*** Midnight Oil
REDNECK WONDERLAND
(Sony)
Midnight Oil may never
again achieve as potent a mix of music and message as they did on their
visceral classics 10,9,8,7,6,5,4,3,2,1 and Diesel & Dust, but
they're gonna bleed their guts out trying. This CD's "White Skin Black Heart,"
with its charges of neo-Nazism, is the most potent hate letter any '90s outfit
has written to race-baiting politicians. "Seeing Is Believing" doesn't just
grieve for a soiled Earth -- it's also about the way we've polluted the human
spirit through the relentless exploitation of, well, everything. For that
matter, the whole album, with its mournful portraits of corporate egotists at
the helm and ineffectual statesmen and complacent citizens, is a bleak, bleak,
bleak view of modern times reinforced by Peter Garrett's atypically low-key
vocal delivery and the CD's high population of ballads and minor-key
melodies.
Which puts Redneck Wonderland (in stores this Tuesday) in a bind.

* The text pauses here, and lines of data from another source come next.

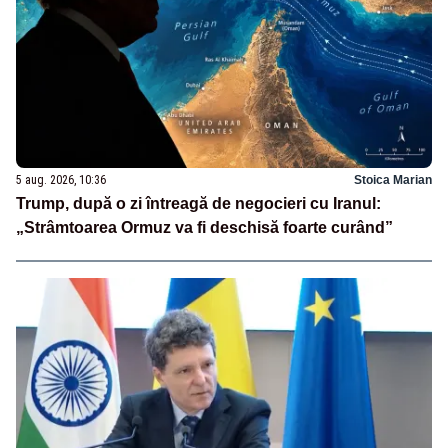
5 aug. 2026, 10:36
Stoica Marian
Trump, după o zi întreagă de negocieri cu Iranul:
„Strâmtoarea Ormuz va fi deschisă foarte curând”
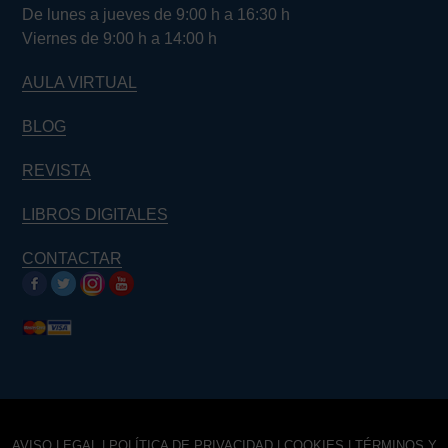
De lunes a jueves de 9:00 h a 16:30 h
Viernes de 9:00 h a 14:00 h
AULA VIRTUAL
BLOG
REVISTA
LIBROS DIGITALES
CONTACTAR
AVISO LEGAL
|
POLÍTICA DE PRIVACIDAD
|
COOKIES
|
TÉRMINOS Y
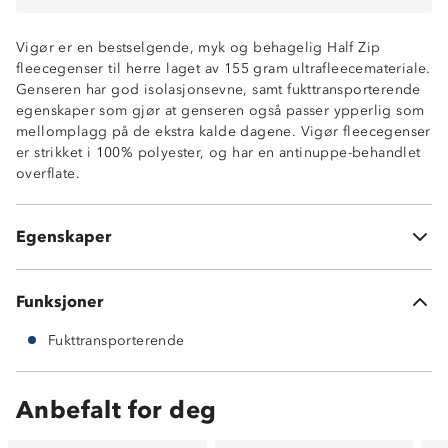
Vigør er en bestselgende, myk og behagelig Half Zip
fleecegenser til herre laget av 155 gram ultrafleecemateriale.
Genseren har god isolasjonsevne, samt fukttransporterende
egenskaper som gjør at genseren også passer ypperlig som
mellomplagg på de ekstra kalde dagene. Vigør fleecegenser
Fukttransporterende
er strikket i 100% polyester, og har en antinuppe-behandlet
God isolasjonsevne
overflate.
Glidelås i halsen
Enhåndsstramming rundt hoftene
Flatlock sømmer i kontrastfarge
Egenskaper
Antinuppe-behandlet
Funksjoner
Fukttransporterende
Anbefalt for deg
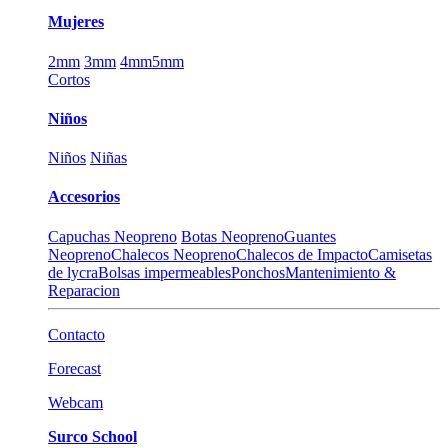
Mujeres
2mm
3mm
4mm
5mm
Cortos
Niños
Niños
Niñas
Accesorios
Capuchas Neopreno
Botas Neopreno
Guantes
Neopreno
Chalecos Neopreno
Chalecos de Impacto
Camisetas
de lycra
Bolsas impermeables
Ponchos
Mantenimiento &
Reparacion
Contacto
Forecast
Webcam
Surco School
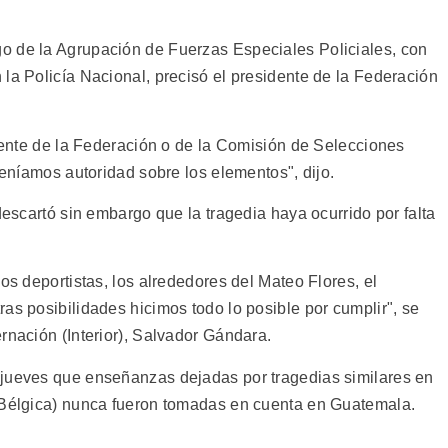
o de la Agrupación de Fuerzas Especiales Policiales, con
la Policía Nacional, precisó el presidente de la Federación
 gente de la Federación o de la Comisión de Selecciones
teníamos autoridad sobre los elementos", dijo.
descartó sin embargo que la tragedia haya ocurrido por falta
os deportistas, los alrededores del Mateo Flores, el
as posibilidades hicimos todo lo posible por cumplir", se
rnación (Interior), Salvador Gándara.
 jueves que enseñanzas dejadas por tragedias similares en
, Bélgica) nunca fueron tomadas en cuenta en Guatemala.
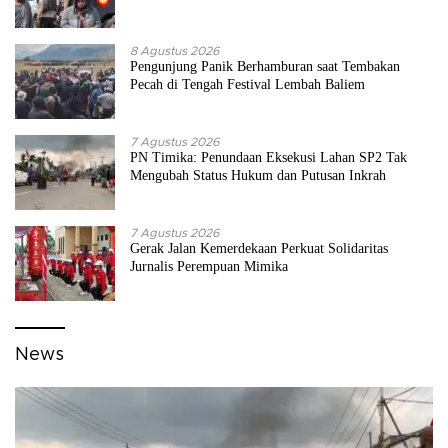
8 Agustus 2026
Pengunjung Panik Berhamburan saat Tembakan
Pecah di Tengah Festival Lembah Baliem
7 Agustus 2026
PN Timika: Penundaan Eksekusi Lahan SP2 Tak
Mengubah Status Hukum dan Putusan Inkrah
7 Agustus 2026
Gerak Jalan Kemerdekaan Perkuat Solidaritas
Jurnalis Perempuan Mimika
News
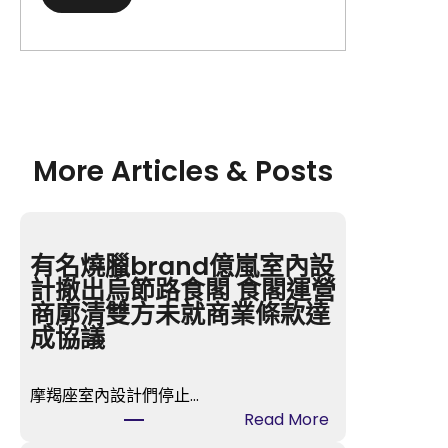
More Articles & Posts
有名燒臘brand億嵐室內設
計撤出烏節路食閣 食閣運營
商廓清雙方未就商業條款達
成協議
摩羯座室內設計們停止…
:
Read More
有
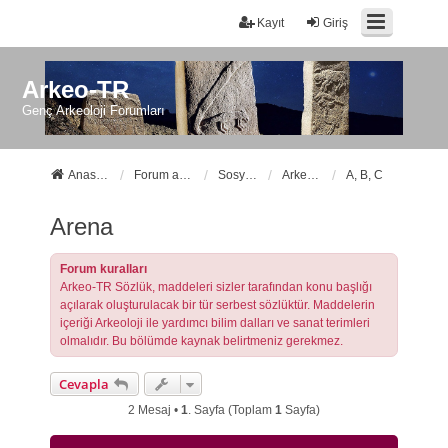
Kayıt
Giriş
Arkeo-TR
Genç Arkeoloji Forumları
Anasayfa
Forum ana sayfa
Sosyal Forumlarımız
Arkeo-TR Sözlük
A, B, C
Arena
Forum kuralları
Arkeo-TR Sözlük, maddeleri sizler tarafından konu başlığı
açılarak oluşturulacak bir tür serbest sözlüktür. Maddelerin
içeriği Arkeoloji ile yardımcı bilim dalları ve sanat terimleri
olmalıdır. Bu bölümde kaynak belirtmeniz gerekmez.
Cevapla
2 Mesaj •
1
. Sayfa (Toplam
1
Sayfa)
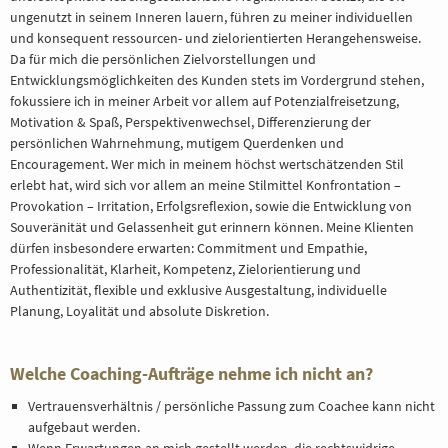
ungenutzt in seinem Inneren lauern, führen zu meiner individuellen
und konsequent ressourcen- und zielorientierten Herangehensweise.
Da für mich die persönlichen Zielvorstellungen und
Entwicklungsmöglichkeiten des Kunden stets im Vordergrund stehen,
fokussiere ich in meiner Arbeit vor allem auf Potenzialfreisetzung,
Motivation & Spaß, Perspektivenwechsel, Differenzierung der
persönlichen Wahrnehmung, mutigem Querdenken und
Encouragement. Wer mich in meinem höchst wertschätzenden Stil
erlebt hat, wird sich vor allem an meine Stilmittel Konfrontation –
Provokation – Irritation, Erfolgsreflexion, sowie die Entwicklung von
Souveränität und Gelassenheit gut erinnern können. Meine Klienten
dürfen insbesondere erwarten: Commitment und Empathie,
Professionalität, Klarheit, Kompetenz, Zielorientierung und
Authentizität, flexible und exklusive Ausgestaltung, individuelle
Planung, Loyalität und absolute Diskretion.
Welche Coaching-Aufträge nehme ich nicht an?
Vertrauensverhältnis / persönliche Passung zum Coachee kann nicht
aufgebaut werden.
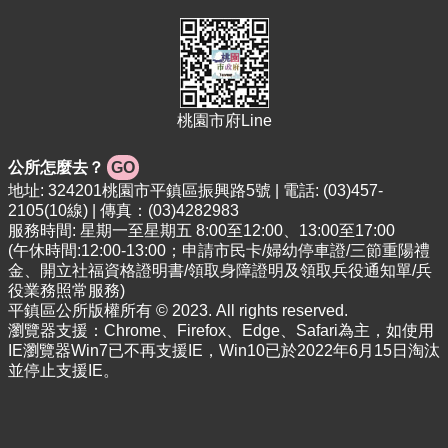
桃園市府Line
公所怎麼去？
GO
地址: 324201桃園市平鎮區振興路5號 | 電話: (03)457-
2105(10線) | 傳真：(03)4282983
服務時間: 星期一至星期五 8:00至12:00、13:00至17:00
(午休時間:12:00-13:00；申請市民卡/婦幼停車證/三節重陽禮
金、開立社福資格證明書/領取身障證明及領取兵役通知單/兵
役業務照常服務)
平鎮區公所版權所有 © 2023. All rights reserved.
瀏覽器支援：Chrome、Firefox、Edge、Safari為主，如使用
IE瀏覽器Win7已不再支援IE，Win10已於2022年6月15日淘汰
並停止支援IE。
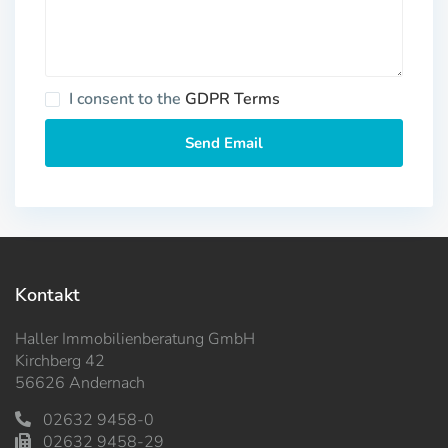
I consent to the
GDPR Terms
Kontakt
Haller Immobilienberatung GmbH
Kirchberg 42
56626 Andernach
02632 9458-0
02632 9458-29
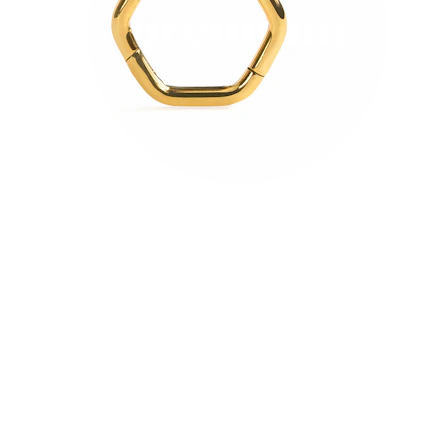
Bodymod Premium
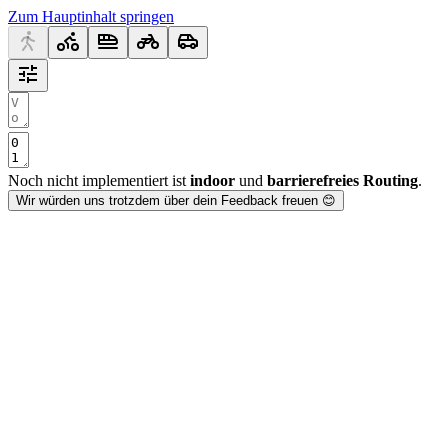
Zum Hauptinhalt springen
Noch nicht implementiert ist
indoor
und
barrierefreies Routing
.
Wir würden uns trotzdem über dein Feedback freuen 😊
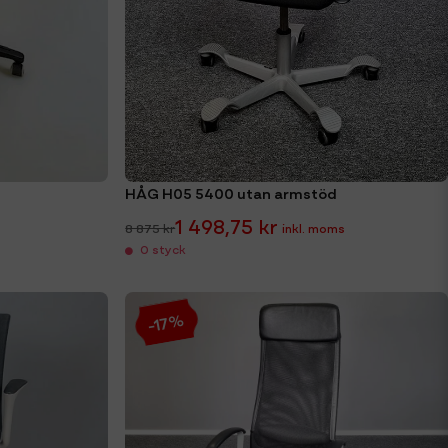
HÅG H05 5400 utan armstöd
1 498,75 kr
8 875 kr
0 styck
-17%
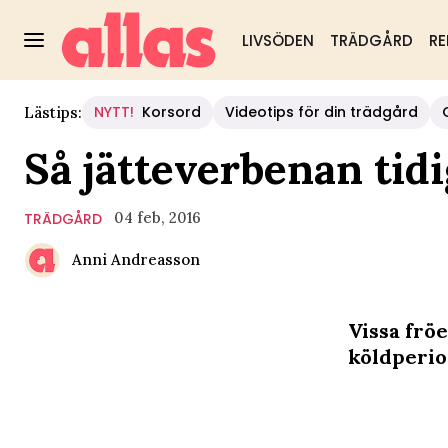
LIVSÖDEN
TRÄDGÅRD
RE
NYTT!
Korsord
Videotips för din trädgård
Lästips:
Så jätteverbenan tidi
04 feb, 2016
TRÄDGÅRD
Anni Andreasson
Vissa fröe
köldperio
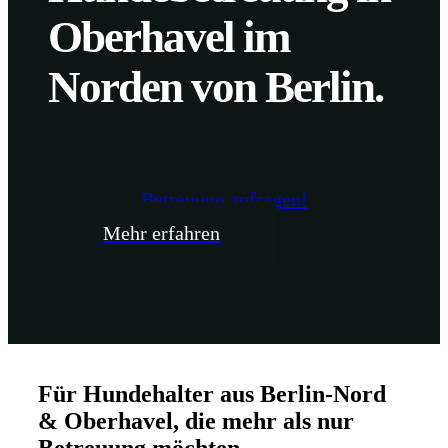
Oberhavel im
Norden von Berlin.
Betreuung anfragen!
Mehr erfahren
Für Hundehalter aus Berlin-Nord
& Oberhavel, die mehr als nur
Betreuung möchten.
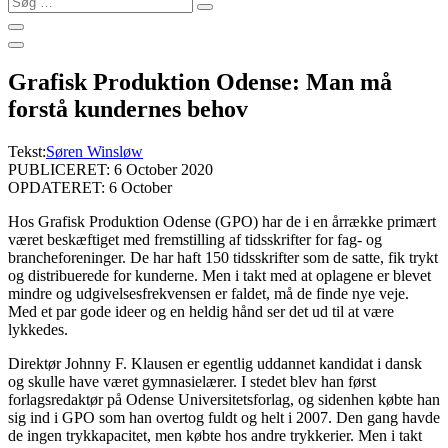
…
Grafisk Produktion Odense: Man må
forstå kundernes behov
Tekst:
Søren Winsløw
PUBLICERET: 6 October 2020
OPDATERET: 6 October
Hos Grafisk Produktion Odense (GPO) har de i en årrække primært
været beskæftiget med fremstilling af tidsskrifter for fag- og
brancheforeninger. De har haft 150 tidsskrifter som de satte, fik trykt
og distribuerede for kunderne. Men i takt med at oplagene er blevet
mindre og udgivelsesfrekvensen er faldet, må de finde nye veje.
Med et par gode ideer og en heldig hånd ser det ud til at være
lykkedes.
Direktør Johnny F. Klausen er egentlig uddannet kandidat i dansk
og skulle have været gymnasielærer. I stedet blev han først
forlagsredaktør på Odense Universitetsforlag, og sidenhen købte han
sig ind i GPO som han overtog fuldt og helt i 2007. Den gang havde
de ingen trykkapacitet, men købte hos andre trykkerier. Men i takt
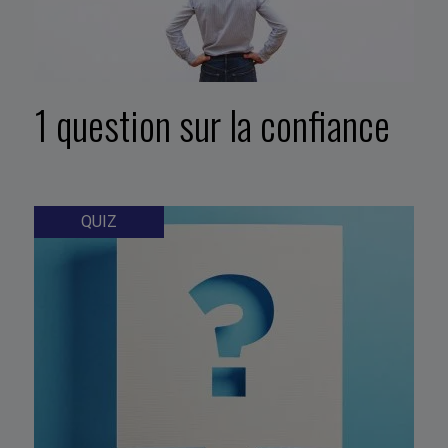
1 question sur la confiance
QUIZ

Midnight Oil are always best when they rock, which they've done with
brass-knuckled authority -- even when singing about genocide -- and which has
helped keep the group from seeming too preachy and dour. But it's obvious from
these lyrics that Garrett and crew now think we're all about to be left
swinging in the wind. And rocking out might trivialize that, or encourage some
listeners to cruise over the meanings of these 12 tales. It's a tricky balance
-- setting music and message to equal weight. Here, message tips the scales.